Community health centers will need technical assistance and better evaluation tools to monitor outcomes associated with CHWs. Standard metrics to measure how CHW services and activities contribute to the Triple Aim and address the social determinants of health would greatly strengthen evaluation efforts.
3. Promote sustainable financing mechanisms
The first two recommendations are key to advancing new reimbursement models, which should be designed to appropriately compensate CHWs, support the sustainable integration of CHWs into team-based care, and promote the broad engagement of CHWs by mainstream health care providers.
An immediate opportunity is the Centers for Medicare and Medicaid Services’ Preventive Services Rule, which paves the way for state Medicaid programs to reimburse for community-based preventive services provided by personnel other than physicians or licensed practitioners.
Some states, such as Minnesota and Alaska, already reimburse for CHW services through their Medicaid programs. Even where CHWs are not formally reimbursed by the state, some public health plans have moved forward on their own. Alameda Alliance for Health in the San Francisco Bay Area, as well as CareOregon, pays for CHW services. Inland Empire Health Plan in Southern California employs an in-house team of full-time CHWs. In the absence of major state policy shifts on CHWs, which will take time, states can still encourage further local action on CHW financing by providing guidance and approval to local plans on engaging CHWs.
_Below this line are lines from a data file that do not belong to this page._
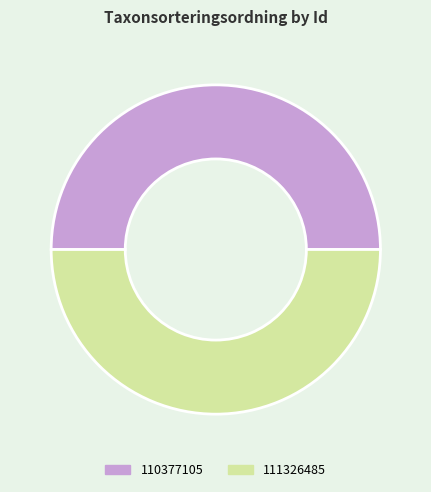

What is the ratio of the value at 111326485 to the value at 110377105?

1.0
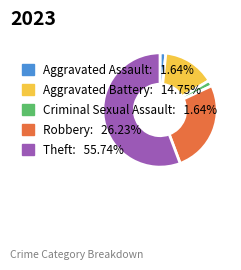

How many segments does this pie chart have?

5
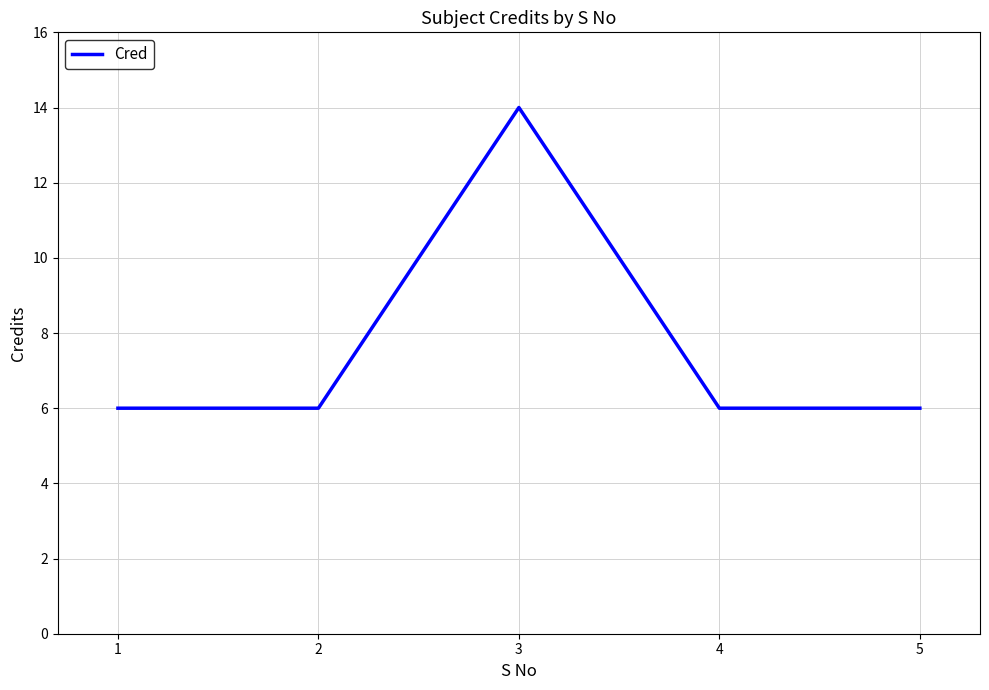

Read the value at 5.

6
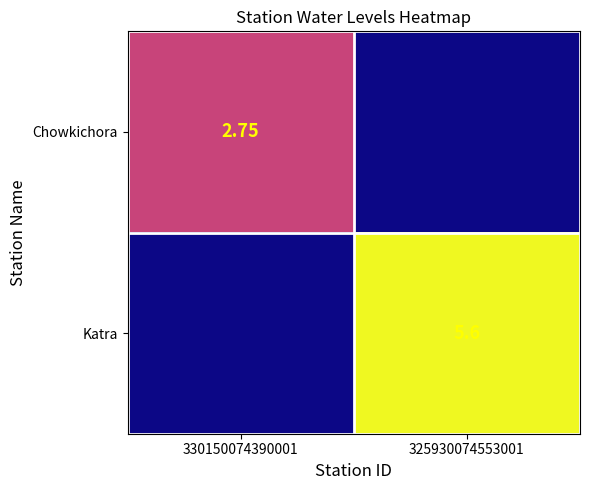

Is the value of Chowkichora at 330150074390001 greater than the value of Katra at 325930074553001?

No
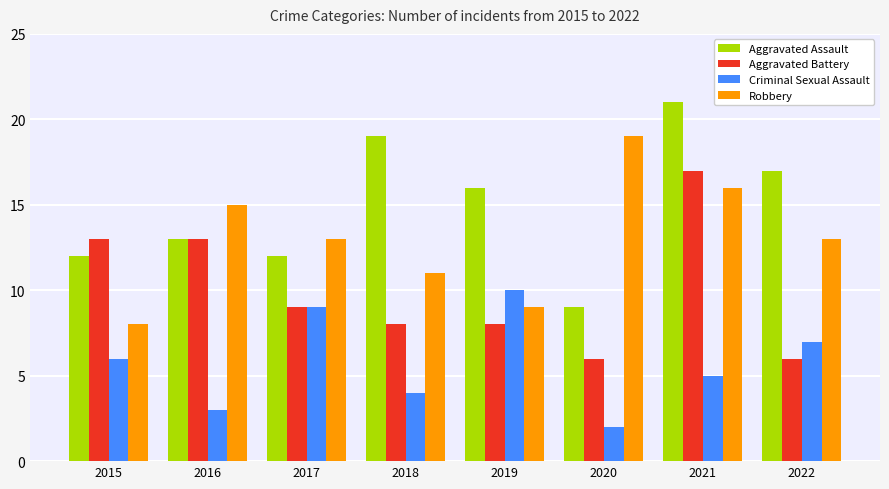

Which series has the widest spread of values?

Aggravated Assault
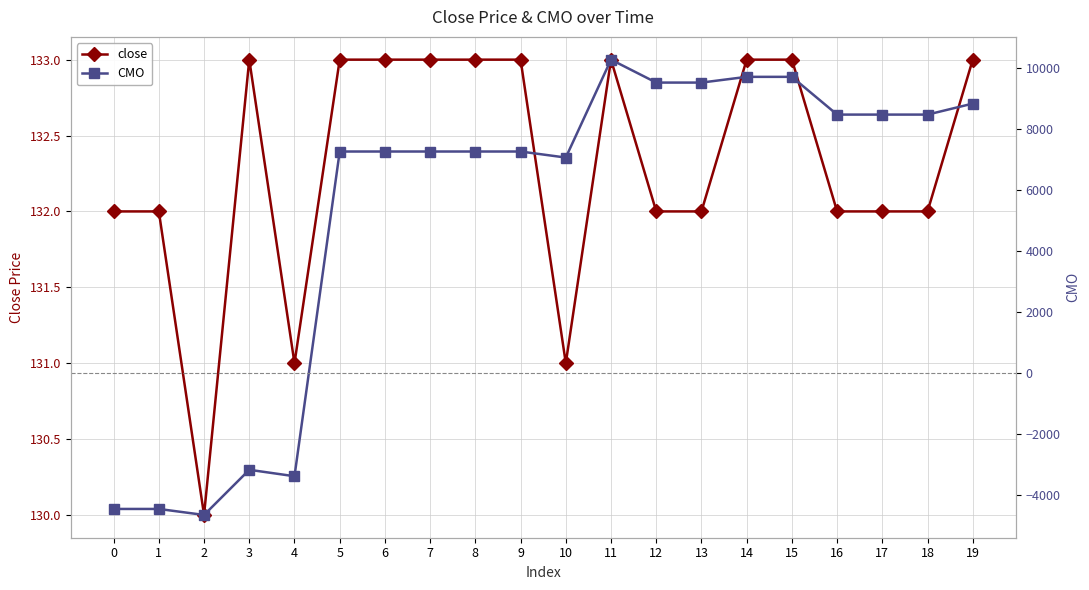

What is the value of the CMO point at the 11th from the left?

7057.0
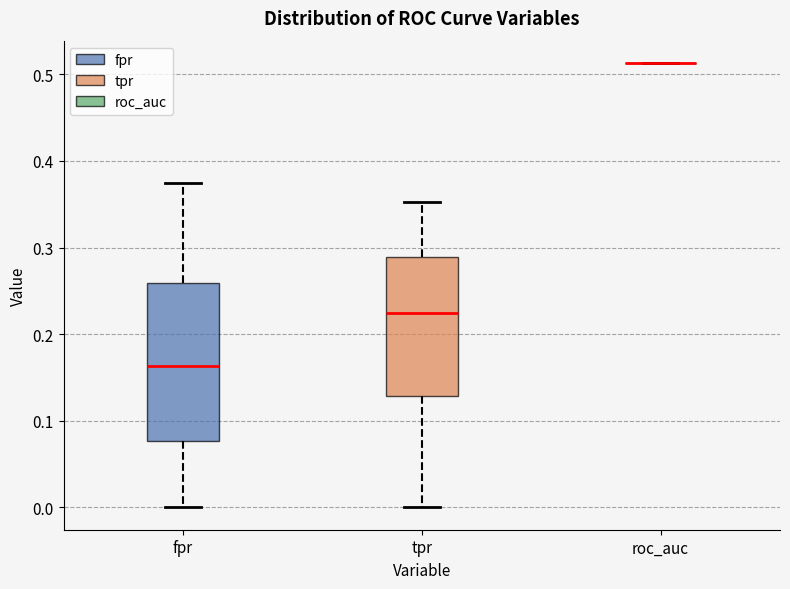

Where is the lower edge of the box for tpr on the y-axis? The values are not printed on the chart, so give them approximately, as read against the axis.

0.13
In the long run, development of capitated financing mechanisms to transition the system from fee-for-service to global payment is perhaps the most important financing strategy to advance CHW integration into team-based.
Funding should be dedicated to researching innovative funding models as they emerge and evolve.
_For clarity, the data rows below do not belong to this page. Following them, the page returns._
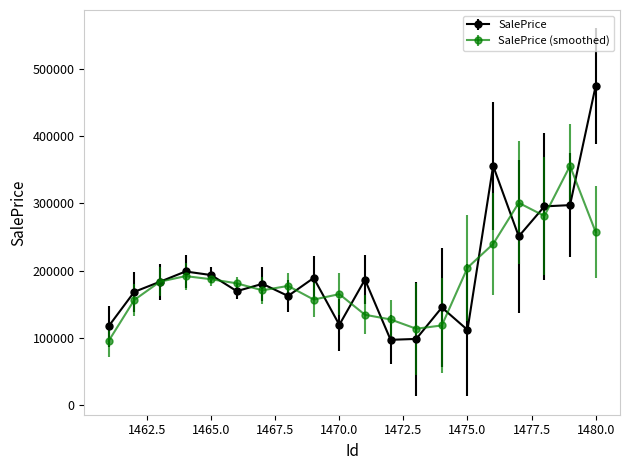

What is the greatest value displayed?

474893.7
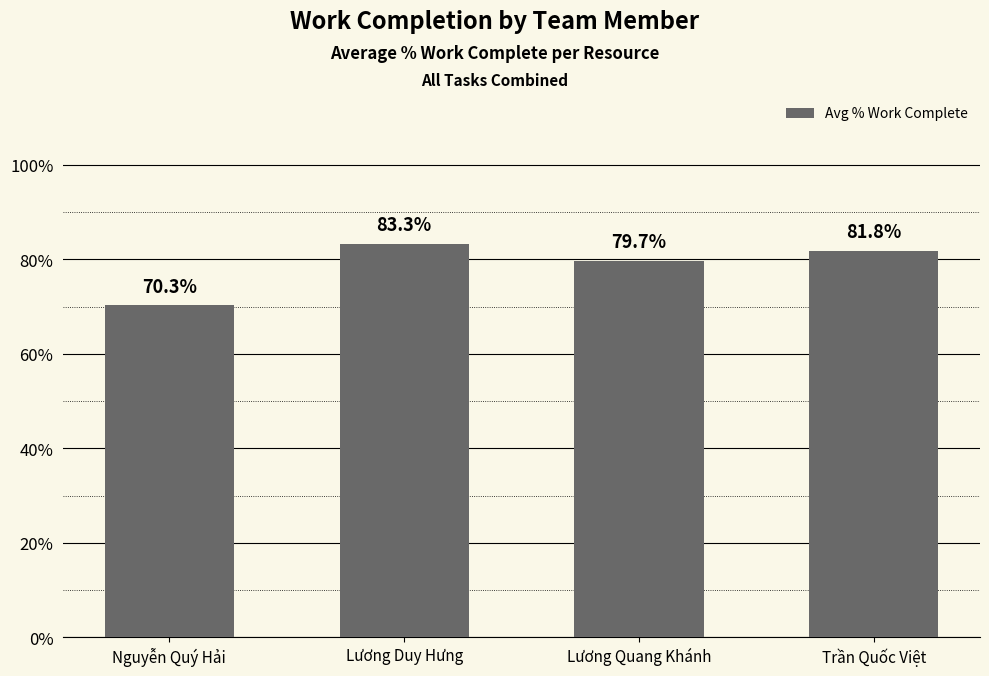

What is the difference between the values at Nguyễn Quý Hải and Lương Duy Hưng?

0.1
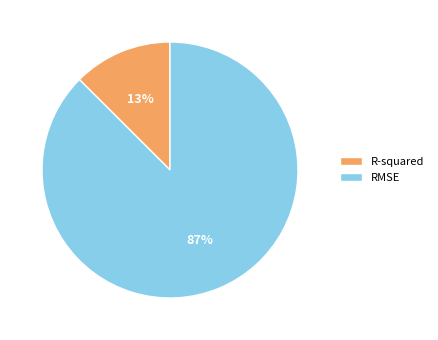

To the nearest percent, what portion does RMSE represent?

87%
4. Establish an information clearinghouse to document, disseminate, and replicate innovations in the engagement of CHWs at scale.
Innovations in CHW practice are occurring within each state and across the country, but they are often fragmented and uncoordinated. A central clearinghouse could track and collect examples that address professional, financing, and technical barriers. A clearinghouse could focus on a specific state or be national in scope. The Public Health Institute is in the process of developing an innovation lab to help accelerate and disseminate advancements in population health, such as evolving CHW practices and more.
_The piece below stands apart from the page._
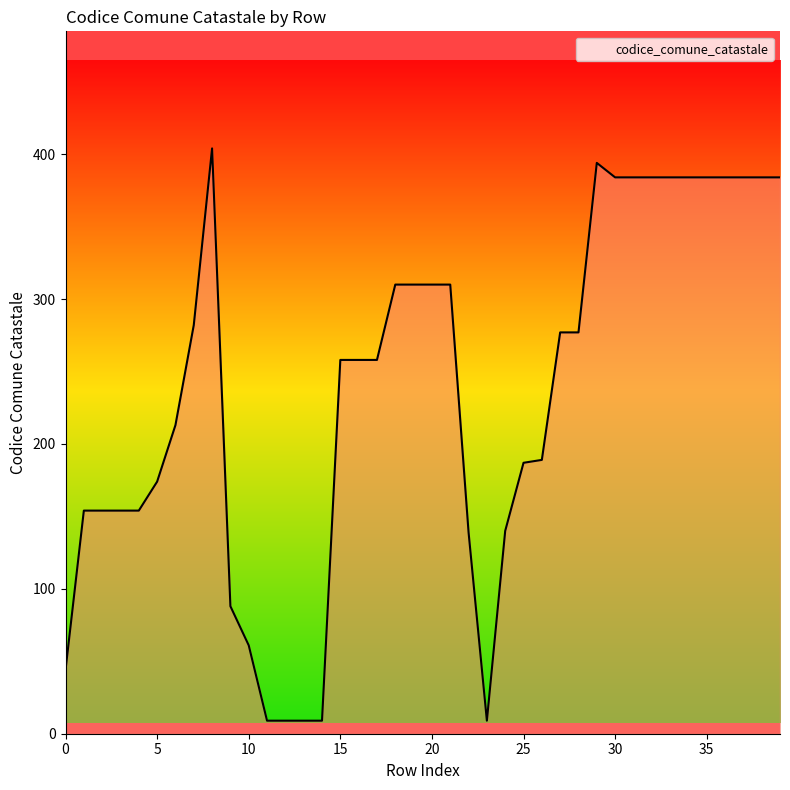

What is the difference between the maximum and minimum values?

395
There is much to learn from states that are ahead of the curve, such as Massachusetts and Minnesota (Rosenthal, 2010). In fact, numerous states and the District of Columbia have enacted statutes, legislation, and regulations to address CHW infrastructure, professional identity, workforce development, and financing. How can their experience benefit states who want to move forward? This clearinghouse would serve as a valuable resource for communities, research organizations, providers, payers, and health systems.
The Prevention and Access to Care and Treatment program mentioned earlier proved extremely successful in using CHWs to help care for chronically ill patients in Boston. It saved lives and money. And in June 2013, it closed its doors when charitable donations dried up. The CA4Health program faced a similar demise when Congress cut funding for the Community Transformation Grant program.
Today we face so many challenges providing care to patients with complex illnesses, lowering health care costs, and advancing a population health framework. An innovation such as CHWs in team-based care, which can help address all three issues, is too valuable to let flounder at the margins. It is time for our health care practice, financing, and training to catch up. It is time to bring CHW practice into the mainstream of U.S. health care.